We also learn in bits ‘n’ pieces these soldiers, outfitted with Borg-like eye-pieces and electronically communicated with, are being controlled by UniSol commander Colonel Perry (Ed O’Ross). And hey, lookie here! It’s loony-tunes Andrew Scott, now called GR-13 and Luc Deveraux, called GR-44, who don’t know who they really are or what’s happened to them. Luckily there’s Veronica Roberts (Ally Walker), a nosy, but beautiful news reporter snooping around for a story. She gets more than she bargains for when GR-13 & GR-44 suddenly go bonkers for no reason (except for plot convenience) and go against their programming!

Scott/GR-13 regresses back to his ear-collecting psycho ways and Luc/GR-44 escapes with Veronica in tow as Scott wants to kill him… again! On the run, Veronica finds out she’s been framed for the death of her cameraman, plus this weirdo soldier that she’s with likes to get naked alot. Luc’s old memories are slowly coming back to him as he “just wants to go home”. Meanwhile, Veronica is sitting on a gold mine of story–if she can keep from getting arrested for murder, that is. After escaping a skirmish at a gas station with other UniSol’s, the pair track down Dr. Christopher Gregor (Jerry Orbach), the nutty professor who invented the UniSol program.

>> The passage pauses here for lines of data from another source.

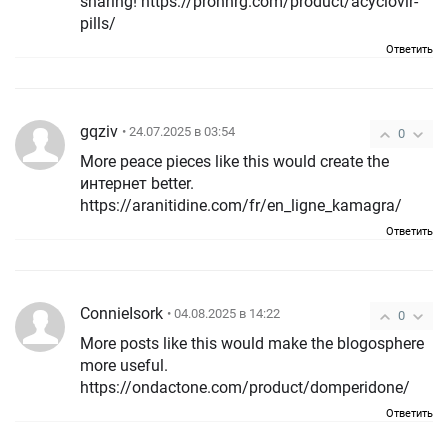
sharing! https://prohnrg.com/product/acyclovir-
pills/
Ответить
gqziv
• 24.07.2025 в 03:54
0
More peace pieces like this would create the
интернет better.
https://aranitidine.com/fr/en_ligne_kamagra/
Ответить
ConnieIsork
• 04.08.2025 в 14:22
0
More posts like this would make the blogosphere
more useful.
https://ondactone.com/product/domperidone/
Ответить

But, it’s a trap and they’re quickly arrested! However, being arrested isn’t going to stop crazed Scott as he attacks the car-convoy. Sure, he dies by going over a cliff in a huge armored vehicle, but he’s a UniSol, remember? Nothing stops this guy! He shows up later, totally unharmed, at Luc’s parents home and wants sweet, sweet revenge in an epic battle with Luc in the rain. If you get a chance, check out the special alternate ending which is not only better, but gives a nice little twist at the end.

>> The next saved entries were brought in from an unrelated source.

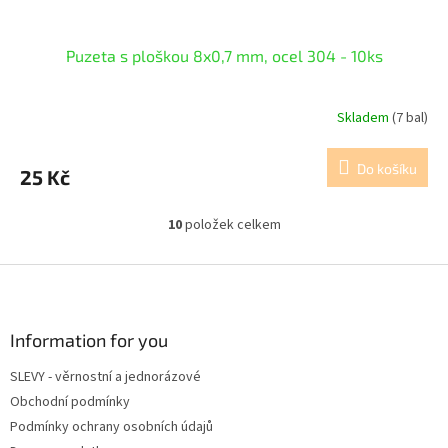
Puzeta s ploškou 8x0,7 mm, ocel 304 - 10ks
Skladem
(7 bal)
Do košíku
25 Kč
10
položek celkem
O
v
l
Z
á
á
d
p
a
a
Information for you
c
t
í
SLEVY - věrnostní a jednorázové
í
p
Obchodní podmínky
r
v
Podmínky ochrany osobních údajů
k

This is one bad script alright, written by guys that have written all terrible screenplays. Dean Devlin (Independence Day: Insurgence, Geostorm), Christopher Leitch (three other Universal Soldier sequels), and Richard Rothstein (Hard To Hold, Invitation To Hell). Maybe they had a contest to see who could write the worst? This movie contains some of the stupidest dialogue, the dumbest action, and SO MANY plot holes I lost count! People say and do the most ridiculous things it’s mind boggling! Example: a doctor gives a UniSol a live grenade, in order to blow-up Scott, but the UniSol closes his hand too tight on the doctor’s hand. Does this intelligent doctor tell the UniSol to open his hand so he can escape? No! They just go BOOM together!! Dummy!!

Then you have gifted action director Roland Emmerich (Independence Day, The Patriot) at the helm who’s trying to salvage this total mess with his explosions, shoot-outs, and fist-fights, which are pretty ordinary by today’s standards. The man usually does epics now, so this was early in his career when he did smaller films like Eye of the Storm and Moon 44. But even his deft hand can’t save this train-wreck as VanDamme sleepwalks through most of this movie, looking (and acting) practically catatonic. Same for Lundgren, who has some fun over-acting in the second act. Ally Walker is the comic relief, sorta-love interest, and is the only ‘alive’ person on the screen. Oh, that guy playing Luc’s father? That’s veteran actor Rance Howard, father of director/actor Ron Howard.